博士論文審査会という場に触れると、研究は長い時間をかけて自分を鍛えるものだと感じる。
研究で得た思考は、仕事や経営にどうつながるのか。
僕がそこで大事だと思ったのは、問いを立て、批判に耐え、考え続ける力は、事業にもそのまま効いてくるということだった。
最初から全部整理できていたわけではない。動きながら考えて、あとから自分の優先順位が見えてきた部分もある。
学びの場で見えたもの
学びは、資格や肩書きだけで価値が決まるものではない。問いを立て、反論に向き合い、分からない状態に耐える時間が、自分の考え方を少しずつ鍛える。

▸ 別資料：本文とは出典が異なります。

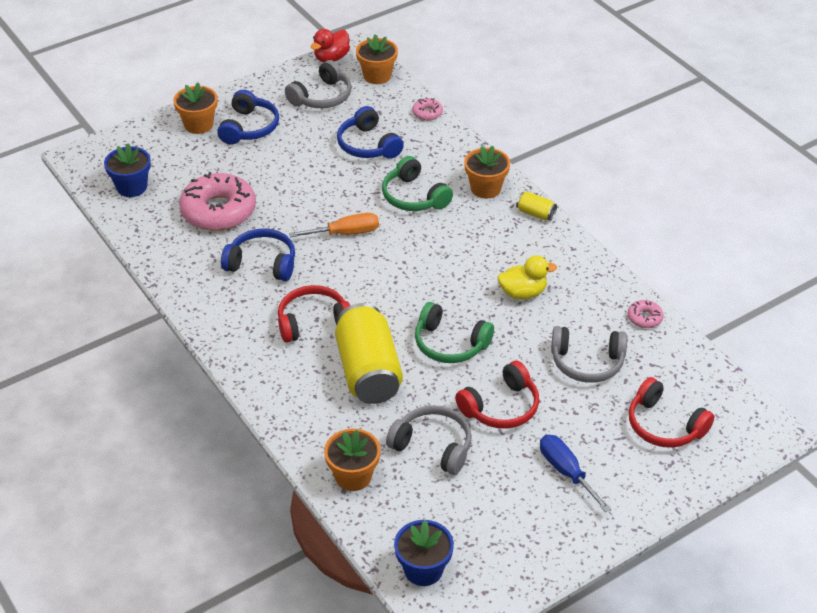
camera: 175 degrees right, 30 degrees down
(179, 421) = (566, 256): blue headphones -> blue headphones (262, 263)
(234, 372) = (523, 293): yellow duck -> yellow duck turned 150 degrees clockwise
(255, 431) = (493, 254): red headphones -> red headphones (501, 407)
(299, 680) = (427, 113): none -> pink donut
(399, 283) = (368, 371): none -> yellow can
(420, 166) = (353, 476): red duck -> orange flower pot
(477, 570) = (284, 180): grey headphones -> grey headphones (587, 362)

学びと人との時間が重なる日は、自分の軸を見直すきっかけになる。
その場では、予定や移動、人との会話に引っ張られる。だから、後から見返して、何を変えるべきかを整理した。
同じ失敗を繰り返さないために、次は時間、道具、場所のどれを変えるかを先に決める。
自分の成長に戻して考える
経営でも研究でも、強いのはすぐ答えを出すことだけではない。問いを雑に扱わず、仮説を立てて、検証しながら進める姿勢があとから効いてくる。

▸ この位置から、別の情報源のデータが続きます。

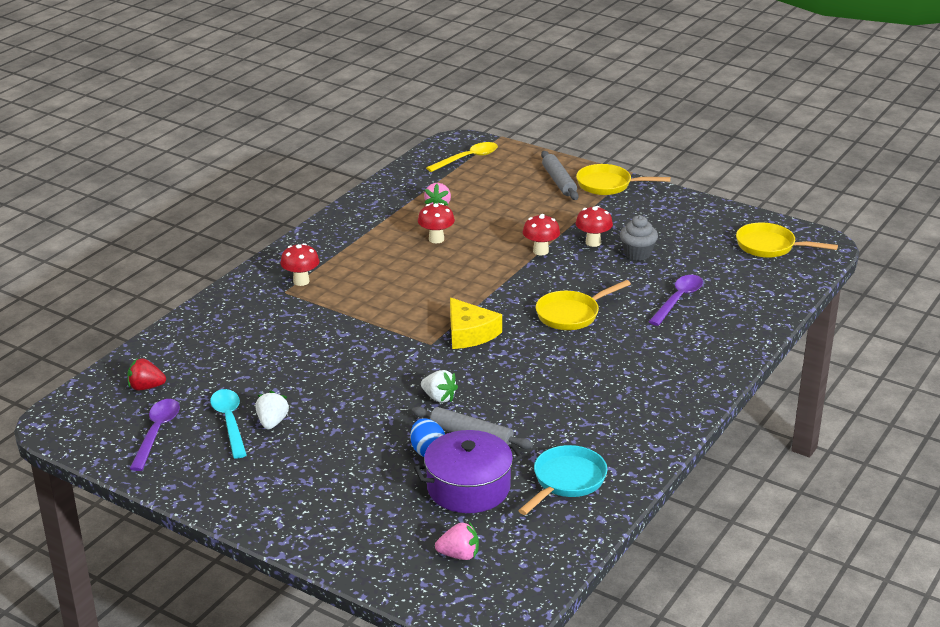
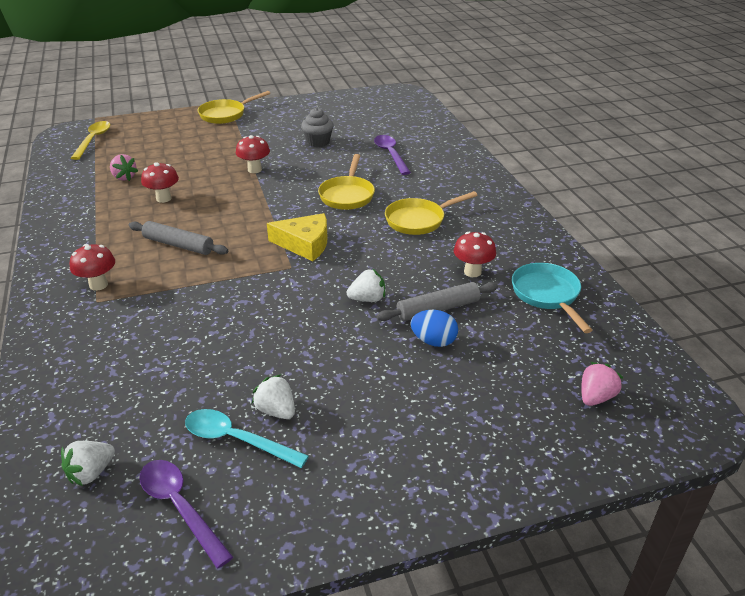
camera: 50 degrees left, 5 degrees up
(146, 387) = (91, 473): red strawberry -> white strawberry
(468, 487) = (506, 345): purple pot -> none
(559, 181) = (188, 126): grey rolling pin -> grey rolling pin (178, 245)
(593, 242) = (279, 149): red mushroom -> red mushroom (472, 272)
(770, 246) = (381, 105): yellow pan -> yellow pan (419, 220)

人との距離は、正しい話だけでは縮まらない。少し不器用でも、自分が何に迷い、何を大事にしたかが見える方が、関係は近くなる。
僕の場合、この出来事は、今の働き方や人との向き合い方を見直すきっかけになった。そこから自分の判断を更新できるなら、小さな経験にも十分に意味がある。
出来事を大きく見せる必要はない。何をしたか、何を学んだか、次に何を変えるかを書けば十分だ。
次に活かすこと
次は、知識を増やすだけで終わらせない。仕事のどの判断に効くのか、自分のどの課題を補うのかまで考える。そこまでつなげて初めて学びが生きる。
この経験から僕が持ち帰ったのは、問いを立て、批判に耐え、考え続ける力は、事業にもそのまま効いてくるという実感だ。言葉にするとシンプルだけど、実際の現場では忘れやすい。
次は、気づいたことをその場の感情で終わらせず、仕組みや行動に落としていきたい。人との関係、働く場所、道具の選び方、身体の整え方。変えられるところはたくさんある。
もう一つ大事なのは、終わった後に一つだけ行動を変えることだ。翌日の予定、仕事の組み方、人と会う順番に反映して初めて意味が出る。
派手な変化ではないけど、予定の組み方、使う道具、人に会う順番を変えるだけで結果は変わる。ここはかなり現実的に見ている。
次は、この判断を仕事の進め方に反映させていく。